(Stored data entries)
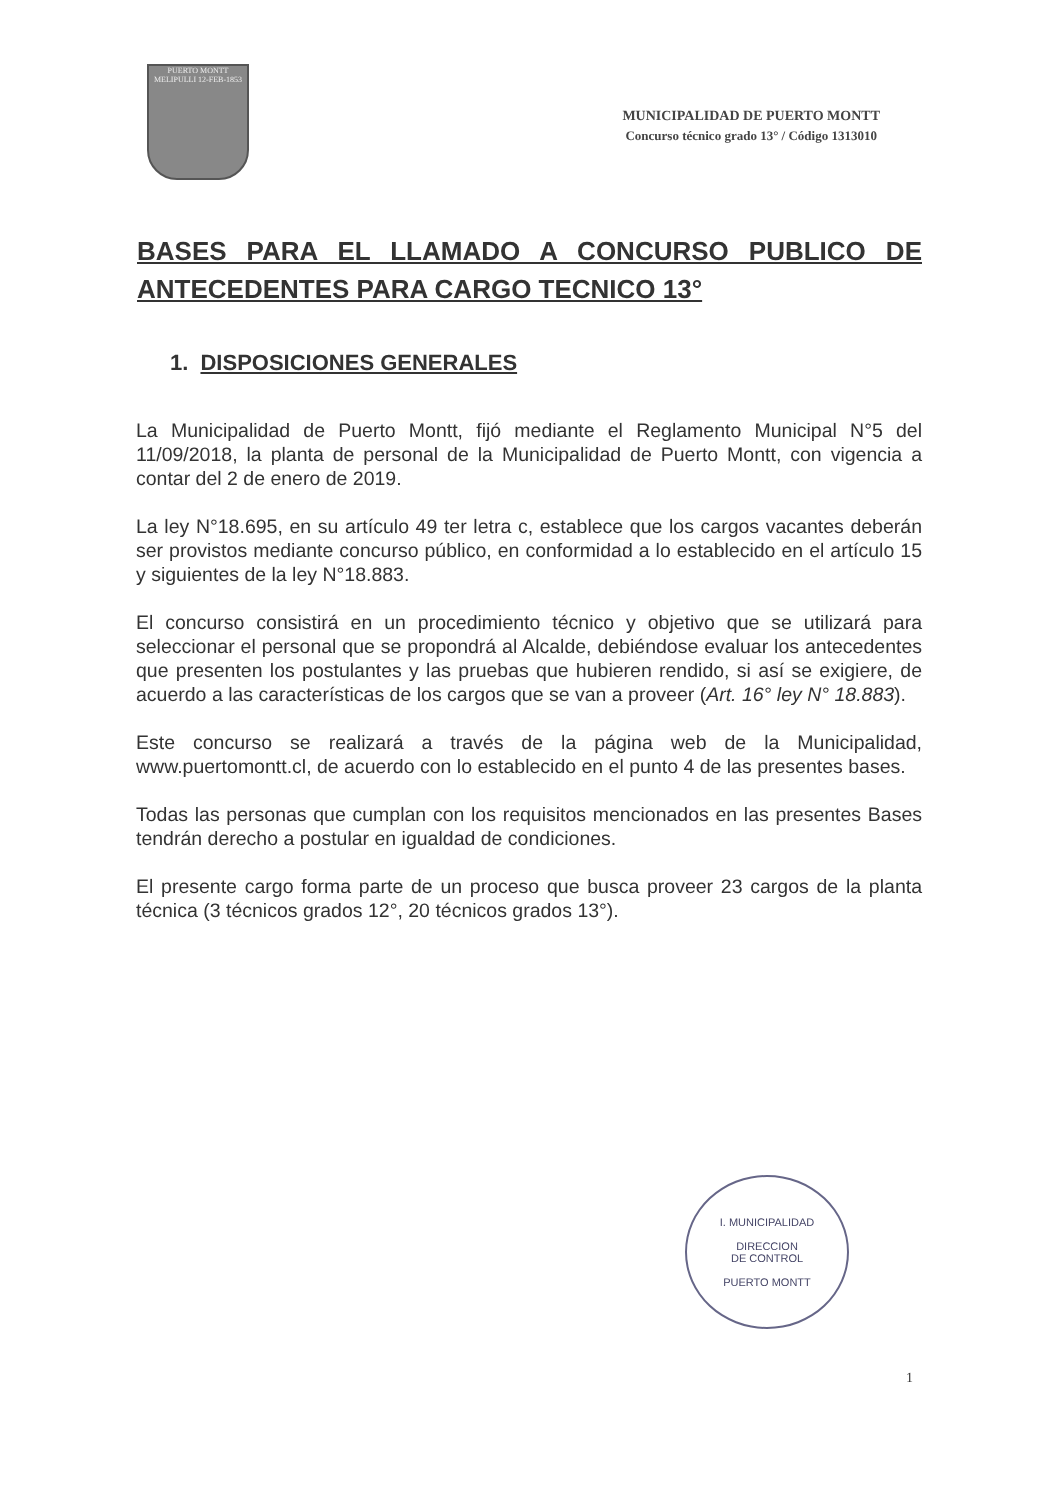PUERTO MONTT
MELIPULLI 12-FEB-1853
MUNICIPALIDAD DE PUERTO MONTT
Concurso técnico grado 13° / Código 1313010
BASES PARA EL LLAMADO A CONCURSO PUBLICO DE ANTECEDENTES PARA CARGO TECNICO 13°
1. DISPOSICIONES GENERALES
La Municipalidad de Puerto Montt, fijó mediante el Reglamento Municipal N°5 del 11/09/2018, la planta de personal de la Municipalidad de Puerto Montt, con vigencia a contar del 2 de enero de 2019.
La ley N°18.695, en su artículo 49 ter letra c, establece que los cargos vacantes deberán ser provistos mediante concurso público, en conformidad a lo establecido en el artículo 15 y siguientes de la ley N°18.883.
El concurso consistirá en un procedimiento técnico y objetivo que se utilizará para seleccionar el personal que se propondrá al Alcalde, debiéndose evaluar los antecedentes que presenten los postulantes y las pruebas que hubieren rendido, si así se exigiere, de acuerdo a las características de los cargos que se van a proveer (Art. 16° ley N° 18.883).
Este concurso se realizará a través de la página web de la Municipalidad, www.puertomontt.cl, de acuerdo con lo establecido en el punto 4 de las presentes bases.
Todas las personas que cumplan con los requisitos mencionados en las presentes Bases tendrán derecho a postular en igualdad de condiciones.
El presente cargo forma parte de un proceso que busca proveer 23 cargos de la planta técnica (3 técnicos grados 12°, 20 técnicos grados 13°).
I. MUNICIPALIDAD
DIRECCION
DE CONTROL
PUERTO MONTT
1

▶ _Work instructions_: Repeat all entries exactly, pictures excluded.

▶ _Answer_:
PUERTO MONTT
MELIPULLI 12-FEB-1853
MUNICIPALIDAD DE PUERTO MONTT
Concurso técnico grado 13° / Código 1313010
BASES PARA EL LLAMADO A CONCURSO PUBLICO DE ANTECEDENTES PARA CARGO TECNICO 13°
1. DISPOSICIONES GENERALES
La Municipalidad de Puerto Montt, fijó mediante el Reglamento Municipal N°5 del 11/09/2018, la planta de personal de la Municipalidad de Puerto Montt, con vigencia a contar del 2 de enero de 2019.
La ley N°18.695, en su artículo 49 ter letra c, establece que los cargos vacantes deberán ser provistos mediante concurso público, en conformidad a lo establecido en el artículo 15 y siguientes de la ley N°18.883.
El concurso consistirá en un procedimiento técnico y objetivo que se utilizará para seleccionar el personal que se propondrá al Alcalde, debiéndose evaluar los antecedentes que presenten los postulantes y las pruebas que hubieren rendido, si así se exigiere, de acuerdo a las características de los cargos que se van a proveer (Art. 16° ley N° 18.883).
Este concurso se realizará a través de la página web de la Municipalidad, www.puertomontt.cl, de acuerdo con lo establecido en el punto 4 de las presentes bases.
Todas las personas que cumplan con los requisitos mencionados en las presentes Bases tendrán derecho a postular en igualdad de condiciones.
El presente cargo forma parte de un proceso que busca proveer 23 cargos de la planta técnica (3 técnicos grados 12°, 20 técnicos grados 13°).
I. MUNICIPALIDAD
DIRECCION
DE CONTROL
PUERTO MONTT
1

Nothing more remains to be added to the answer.